§ **Exercise goal**
What lines in the records below hold the string "processes"? Please show them.

§ **Dataset records**
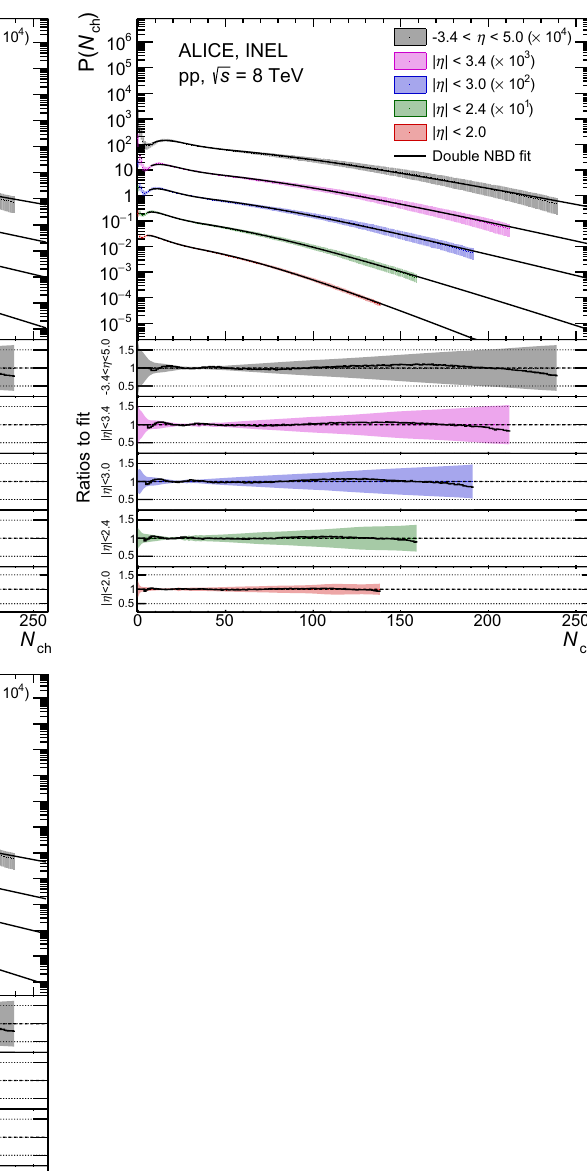
contributions from hard and soft processes, the distributions are fitted with double Negative Binomial Distributions. The results are also compared with the LHC measurements done by CMS and with distributions obtained from models includ- ing the IP-Glasma, which is based on the Color Glass Con- densate (CGC)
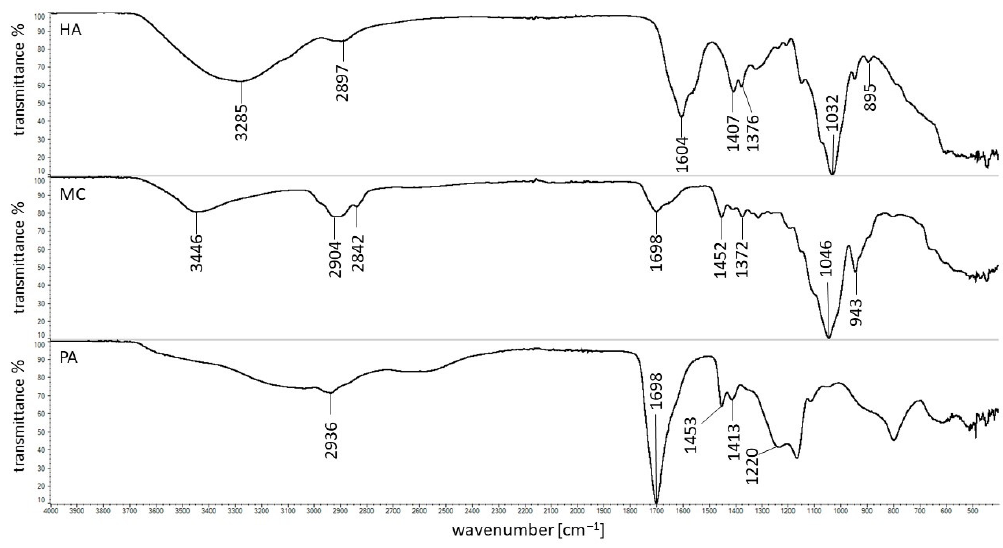
Figure 5. The FTIR spectra of pure HA, MC, and PA.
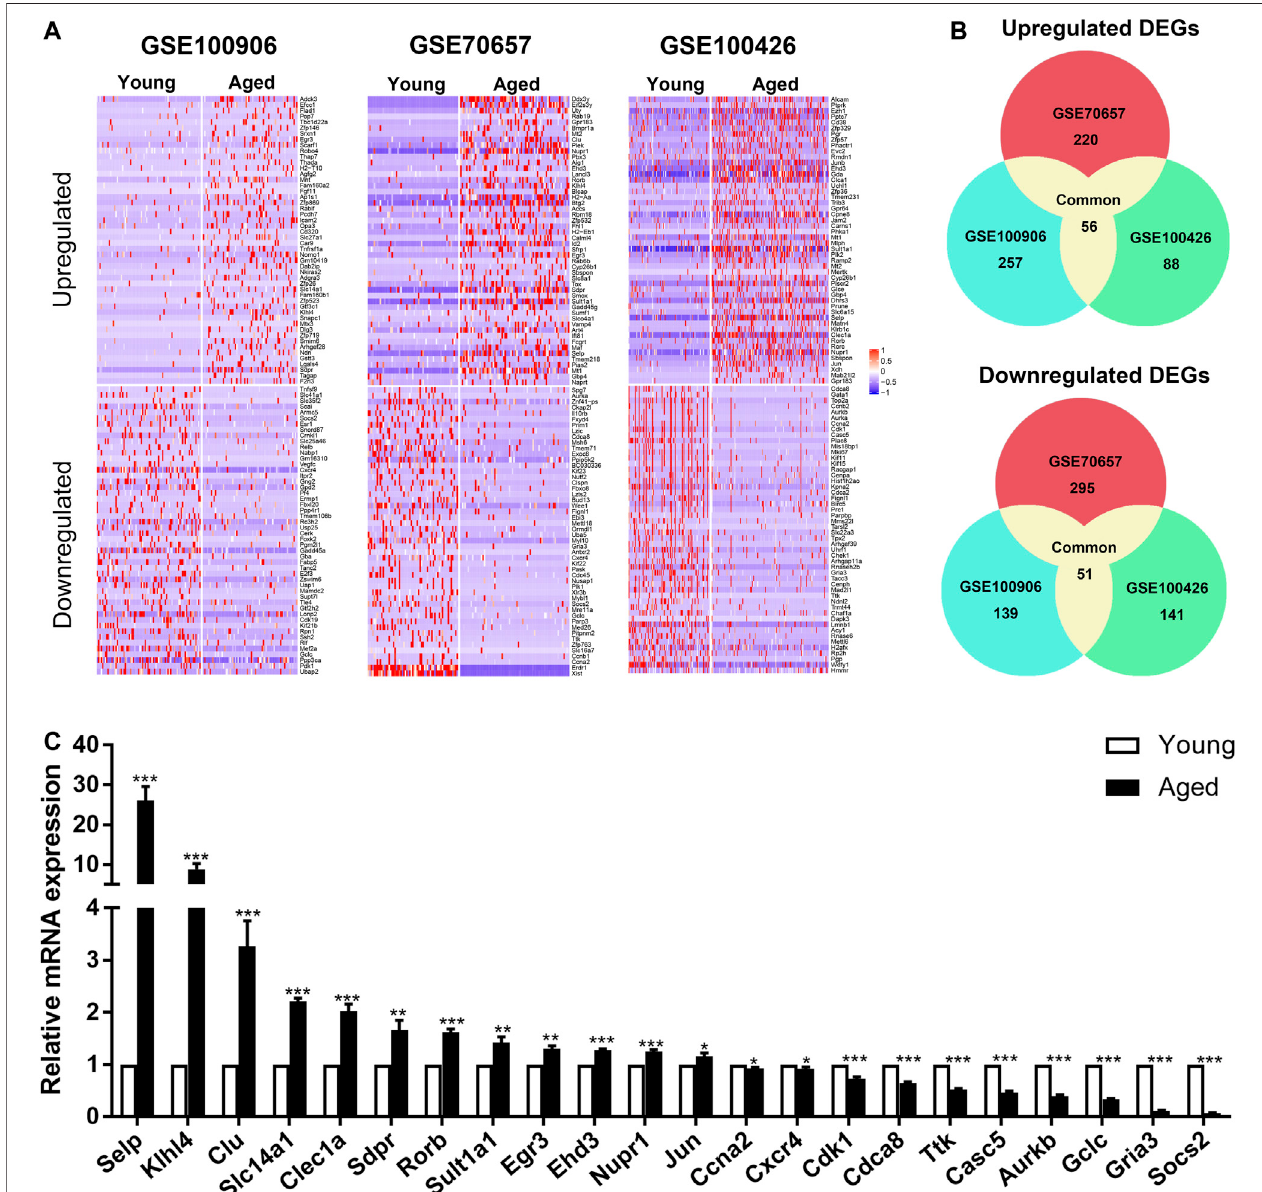
FIGURE 2 | Identi fi cation of common differentially expressed genes (DEGs) in 3 independent single-cell transcriptome datasets (GSE100906, GSE70657, and GSE100426). (A) Heatmap of the top 100 DEGs (50 upregulated and 50 downregulated genes). (B) Common DEGs in the three datasets (56 upregulated and 51 downregulatedgenes). (C) qRT-PCRresultsoftherelative geneexpression oftop30DEGs.Dataarepresentedasthemean ± SEM.* p < 0.05;** p < 0.01; *** p <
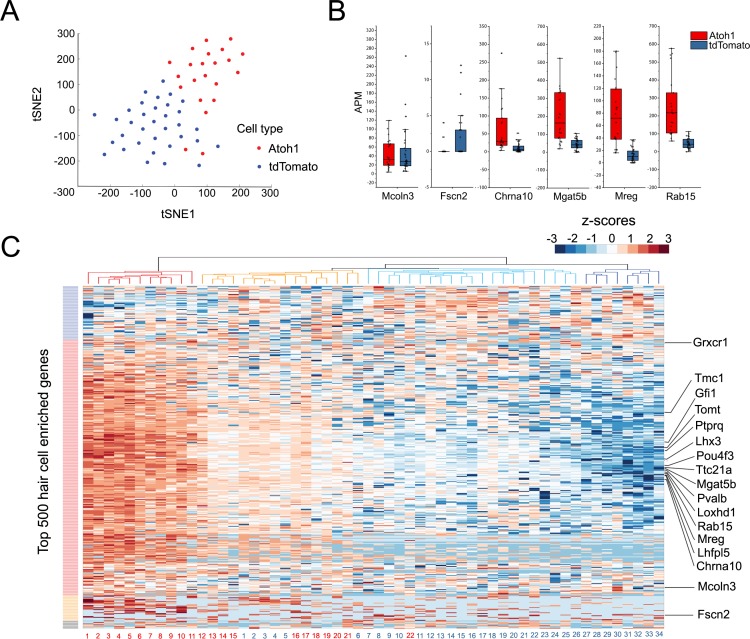
Single Cell RNA-seq analysis reveals heterogeneity in the response of supporting cells to hair cell death and Atoh1 transduction.(A) t-SNE analysis of single cells (n = 56) for Ad-tdTomato (n = 34) and Ad-tdTomato-Atoh1(n = 22) infected supporting cells using MATLAB. (B) Box-plot for verified hair cell specific genes, including hair cell genes that are not induced by Atoh1 virus infection (Mcoln3, Fscn2) and hair cell genes that are induced by Atoh1 virus infection (Chrna10, Mgat5b, Mreg, Rab15). APM: amplicon per million amplicons. (C) Heatmap showed hierarchical clustering of gene expression level between each single cells (Ad-tdTomato-Atoh1 infected cells labeled in red, and Ad-tdTomato infected supporting cell labeled in blue) for top 500 utricle hair cell enriched genes. Color code on the left suggested clustered genes population while on the top showing how each cells clustered together. Many hair cell genes that are previously identified are also showed in the heatmap.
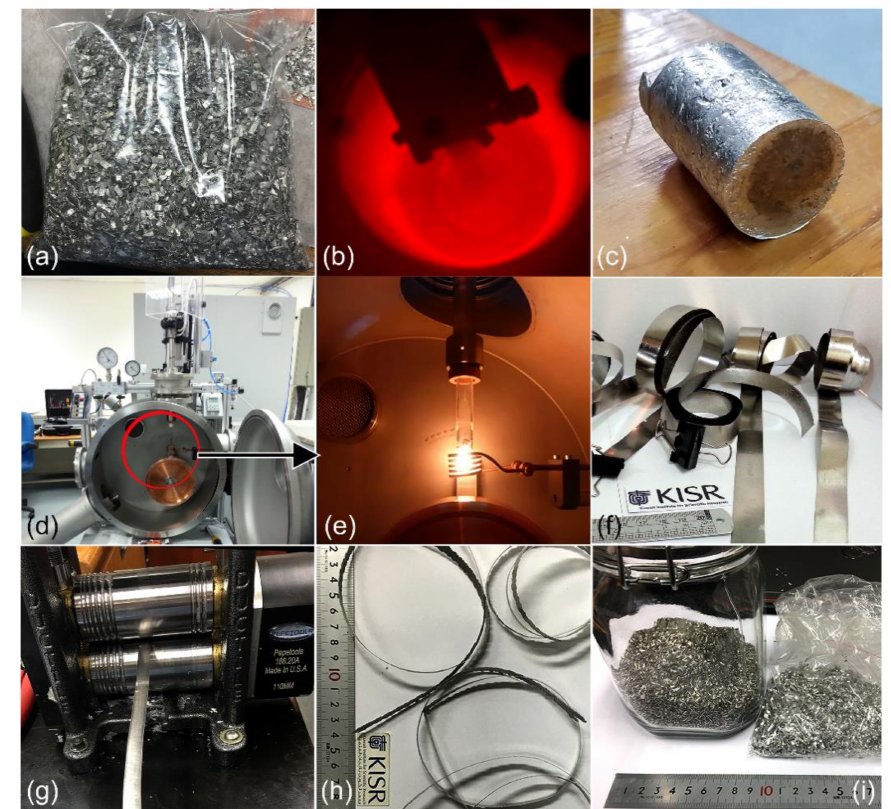
Figure 1. Conversion of solid-waste (SW) Mg machining chips into microscaled Mg-shots. ( a ) as-received SW-Mg chips, ( b ) melting and casting processes, ( c ) as-casted pure (99.95 wt%) Mg-ingot, ( d ), ( e ) melt spinning (MS) process, ( f ) as-MS Mg-ribbons, ( g ) cold rolling (CR) process, ( h ) as-CR Mg-strips, and ( i ) as-snipped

§ **Solution to this problem**
contributions from hard and soft processes, the distributions are fitted with double Negative Binomial Distributions. The results are also compared with the LHC measurements done by CMS and with distributions obtained from models includ- ing the IP-Glasma, which is based on the Color Glass Con- densate (CGC)
Figure 1. Conversion of solid-waste (SW) Mg machining chips into microscaled Mg-shots. ( a ) as-received SW-Mg chips, ( b ) melting and casting processes, ( c ) as-casted pure (99.95 wt%) Mg-ingot, ( d ), ( e ) melt spinning (MS) process, ( f ) as-MS Mg-ribbons, ( g ) cold rolling (CR) process, ( h ) as-CR Mg-strips, and ( i ) as-snipped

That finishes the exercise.